**Brief**: Gather each line below that contains the word "values" and copy those lines without changes.

**Material for this exercise**:

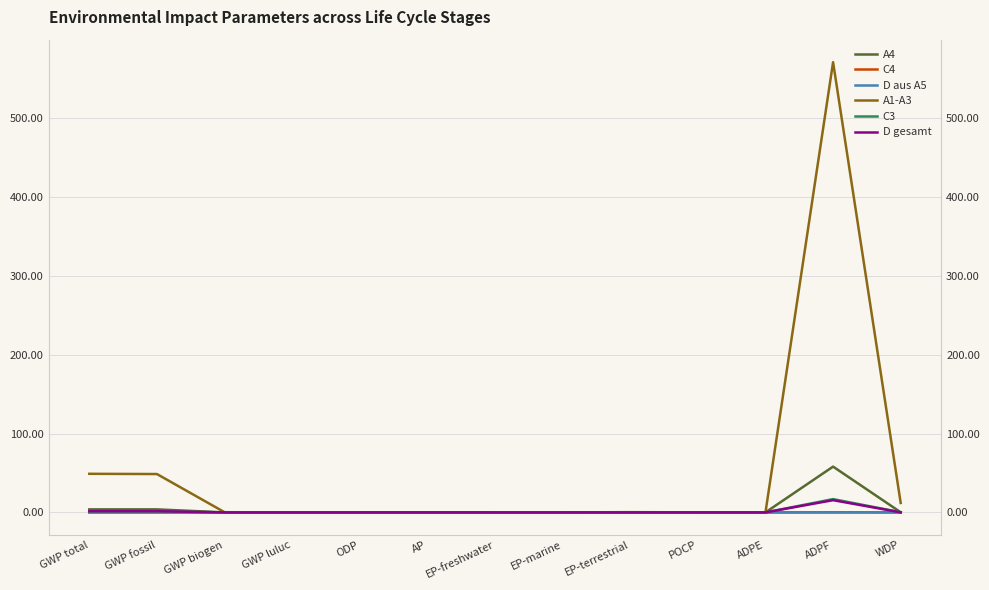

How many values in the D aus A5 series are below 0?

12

==

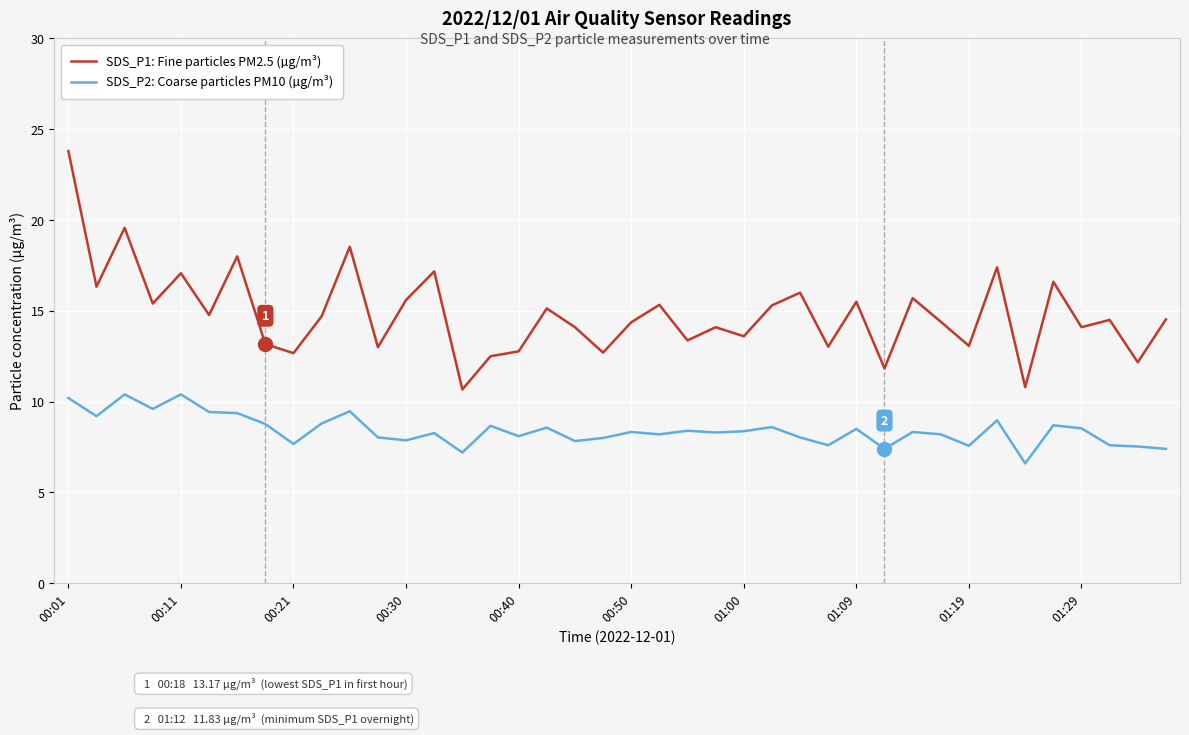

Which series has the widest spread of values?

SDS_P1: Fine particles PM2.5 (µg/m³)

--

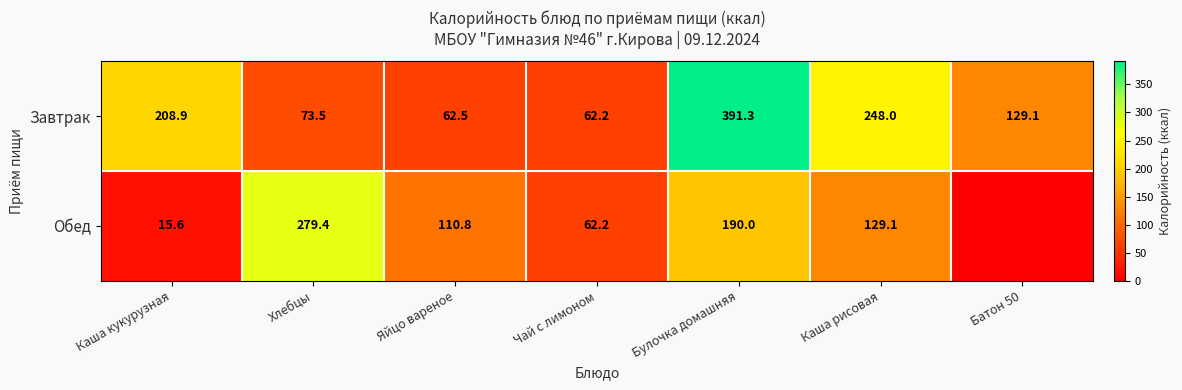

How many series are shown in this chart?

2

**Completed exercise**:
How many values in the D aus A5 series are below 0?
Which series has the widest spread of values?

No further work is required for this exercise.